Zugleich mit ökonomischen Modernisierung erfolgten auch soziale und kulturelle Veränderungen. Die Macht der katholischen Kirche ließ nach, Frauen wurden, zumindest im Beruf, als halbwegs gleichberechtigte Wesen angesehen. Das Bedürfnis nach modernen Konsumgütern und Status-Symbolen war riesig: Neuwagen, Handys und Kreditkarten - in kaum einem anderen Land der EU wurden in dem letzten Jahrzehnt derart hohe Wachstumszahlen erzielt. Die krasse soziale Ungleichheit wurde dadurch nicht entschärft, sondern wie mit einem Fahrstuhl in eine neue Zeit gebracht: Alle fuhren ein Stockwerk nach oben, während innerhalb der Gesellschaft die sozialen Unterschiede unverändert blieben.

Heute gilt das einstige Armenhaus als vorbildlich in Europa. Portugal hat die Maastricht-Kriterien prima gemeistert, im EU-Vergleich ist der Staatshaushalt solide, die Wachstumsrate hoch, die Arbeitslosenquote gering. Und für die zahlreichen Immigranten aus Angola, Mosambik und Capo Verde werden jetzt die Maßstäbe von Schengen angelegt.

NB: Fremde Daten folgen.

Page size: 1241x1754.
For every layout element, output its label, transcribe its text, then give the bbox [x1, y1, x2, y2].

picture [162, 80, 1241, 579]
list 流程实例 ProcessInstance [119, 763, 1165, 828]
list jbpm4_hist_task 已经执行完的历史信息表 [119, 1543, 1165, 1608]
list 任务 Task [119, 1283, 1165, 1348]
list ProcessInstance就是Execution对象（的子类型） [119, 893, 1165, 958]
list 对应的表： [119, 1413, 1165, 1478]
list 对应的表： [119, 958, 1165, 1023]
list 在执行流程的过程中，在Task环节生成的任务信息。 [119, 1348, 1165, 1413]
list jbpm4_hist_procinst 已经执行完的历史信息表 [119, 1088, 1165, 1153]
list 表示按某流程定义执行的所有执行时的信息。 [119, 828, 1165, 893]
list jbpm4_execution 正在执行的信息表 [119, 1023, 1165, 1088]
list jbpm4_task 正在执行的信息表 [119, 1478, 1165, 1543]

Der Anschluß an die Moderne scheint geglückt. Portugal hat die Nase wieder vorn, jetzt als Mitglied der EU, als westlicher Rand der neuen europäischen Weltmacht. Und darauf ist man wieder stolz zwischen Algarve und Douro. Das zeigt sich auch in den Prestige-Objekten. Die neue Lissaboner Brücke über den Tejo, aus EU-Mitteln finanziert, pünktlich zur Weltausstellung eröffnet und als Symbol für die Verbindung mit Europa gefeiert, trägt einen alten Namen: Vasco da Gama - der Mann, mit dessen Entdeckungen das Zeitalter des europäischen Imperialismus seinen Anfang nahm.